Dad did specifically ask me to mention in this post that when we walked in to AE, he told one of the salesgirls that someone came in and got their jeans all dirty, and the salesgirl played right along and told him that someone ran in and dirtied them all up before anyone could do anything about it. It was actually pretty funny, if you were there.
Mom also hates the torn-up jeans, because, in her words, they weren’t “earned.” Because, see, back in her hippie days, it was cool to buy a pair of new jeans and wear them until they fell apart, and it gave you some kind of hippie cred, but now you can buy the jeans already falling apart, which is not only stupid and a waste of money, but actually cheapens your life.
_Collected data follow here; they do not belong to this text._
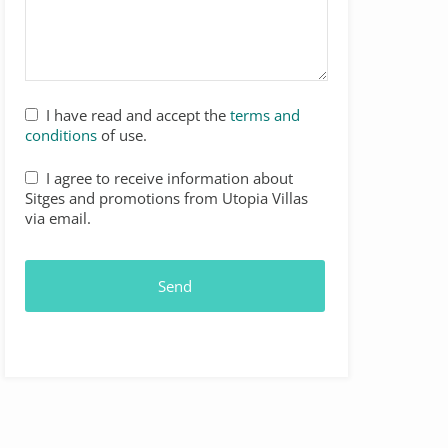
I have read and accept the
terms and
conditions
of use.
I agree to receive information about
Sitges and promotions from Utopia Villas
via email.
Send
My parents also won’t spend more than $50 on a pair of jeans, which is fine, because I won’t either, but Mom gets heart palpitations from $40 jeans as well, and will only grudgingly pay $30 for a pair of jeans.
So these are the limitations we face when trying to find Jamie at least one good pair of jeans.
It was all worth it, though, because after trying on about fifty pairs of jeans at American Eagle, Jay found a couple of pairs that fit her little cheesestick body beautifully, were neither dirty nor torn, and cost – wait for it – $29.50. Which is less than $30. So that’s totally fine and great. And then they went to Aeropostale (while I waited outside on a bench because Aeropostale is too crowded and gives me hives) and Jamie actually picked out a skirt all on her own.
It might have been the most successful school shopping excursion ever. Not everything was perfect, though, so maybe instead of making it halfway up the mountain before falling off and dying, we made it three-quarters of the way up.